God used this betrayal to teach him about grace and forgiveness. It all began with Chad feeling prompted by God to bring this woman to church.
Through this experience Chad sensed a clear and strong message from God, “As much as you feel betrayed by this woman, you have done far worse to me.” God revealed to Chad his condition before him and his need for grace and forgiveness.
God changed Chad’s heart, as well as his girlfriend’s. Today, the two of them are happily married with three children and actively involved in the church.
Just as there was for Chad, there’s a danger for us when we assume the gospel and think we’re Christians when we’re really not. Thankfully, we’ve been provided with clear guidance in helping combat this danger in our lives. The Apostle John lays out three tests in 1 John that we can use to examine our faith, and even the faith of others (cf. 2 Cor. 13:5).
1. Belief Test
The belief test is one of Christian orthodoxy. I believe that we can assume that those who have sound doctrine, particularly about Jesus, and confess to be a Christians, are true believers (1 John 4:1–6; 5:1).
2. Behavior Test
This behavior test is one of fruit. With this test, we can assume that if people have a desire to live a new life in Christ, are convicted by and repentant of their sin, and see change in their behavior, they are believers (1 John 3:6–7, 9–10; 5:18).
3. Belonging Test
This belonging test is one of community. We can assume that those who seek community with other believers for mutual edification in the church are sincere believers (1 John 3:11–15).
There is no perfect system to examine our faith and the faith of others. Only God ultimately knows who are or are not his children.
Although this is the case, John tells us that we can discern who the children of God or the children of the devil are based upon these three observations.

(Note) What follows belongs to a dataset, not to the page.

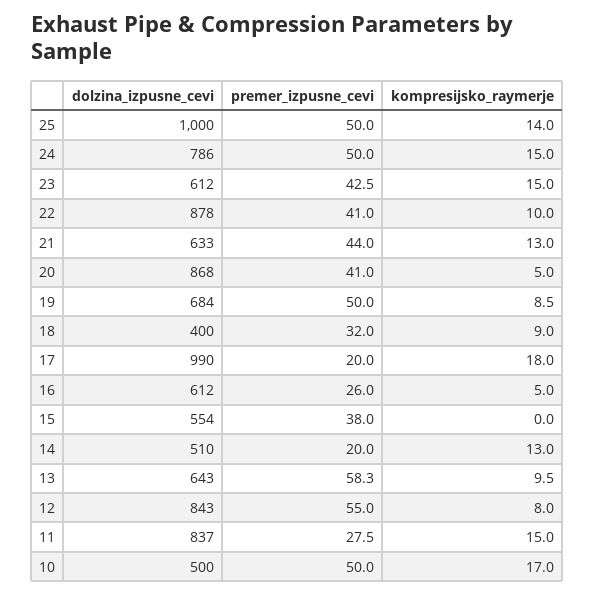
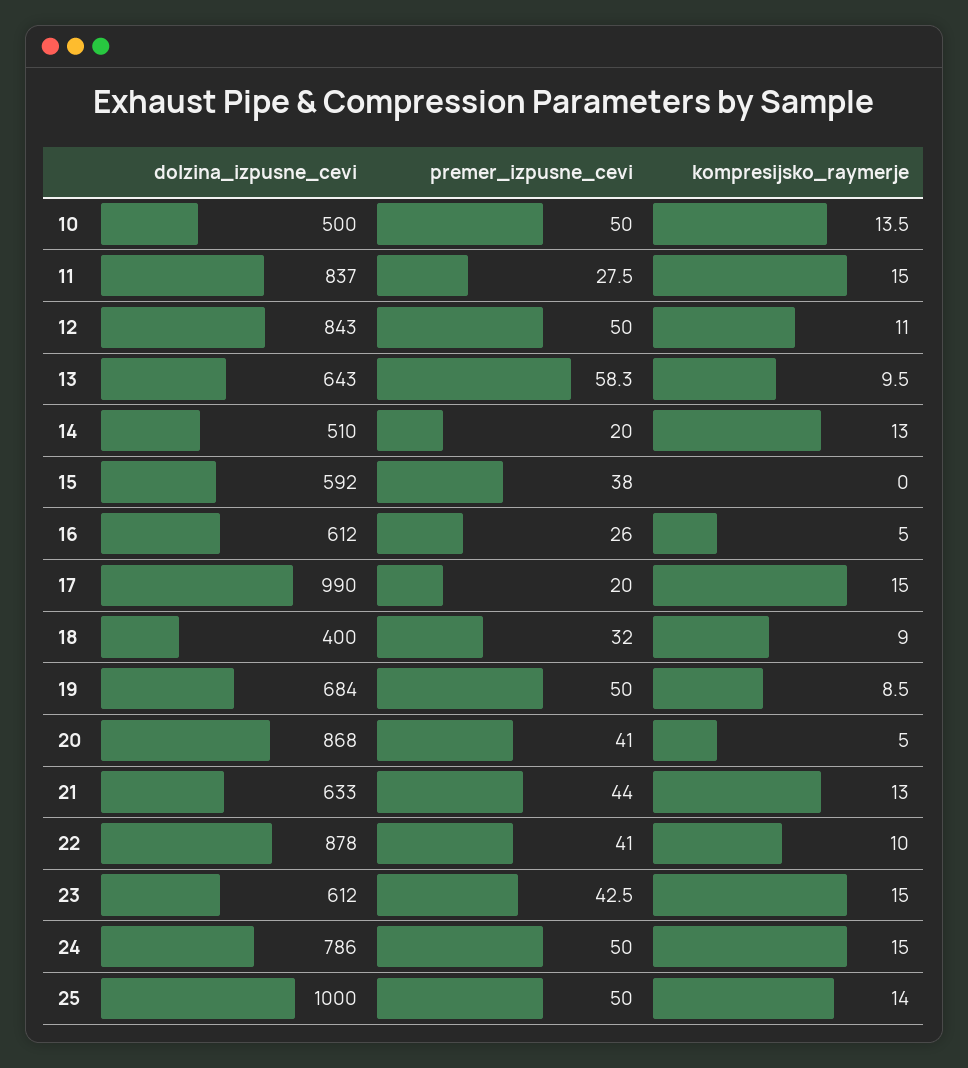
kompresijsko_raymerje, 17: 18 -> 15
dolzina_izpusne_cevi, 15: 554 -> 592
premer_izpusne_cevi, 12: 55 -> 50
kompresijsko_raymerje, 12: 8 -> 11
kompresijsko_raymerje, 10: 17 -> 13.5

Though our knowledge of someone’s salvation isn’t exhaustive, these three tests are sufficient to help the church humbly, lovingly, and patiently examine those within her jurisdiction to see if someone is or is not a Christian.
This process should always have an eye for helping someone know whether or not someone has eternal life (1 John 5:13), but not giving some erroneous rubric to score theological points by tearing someone down.
We should give people the benefit of the doubt that they are Christians when they claim Christ as Lord and live a life like Christ’s with the people of Christ.
We should assume someone is a Christian based upon their belief, behavior, and where they belong.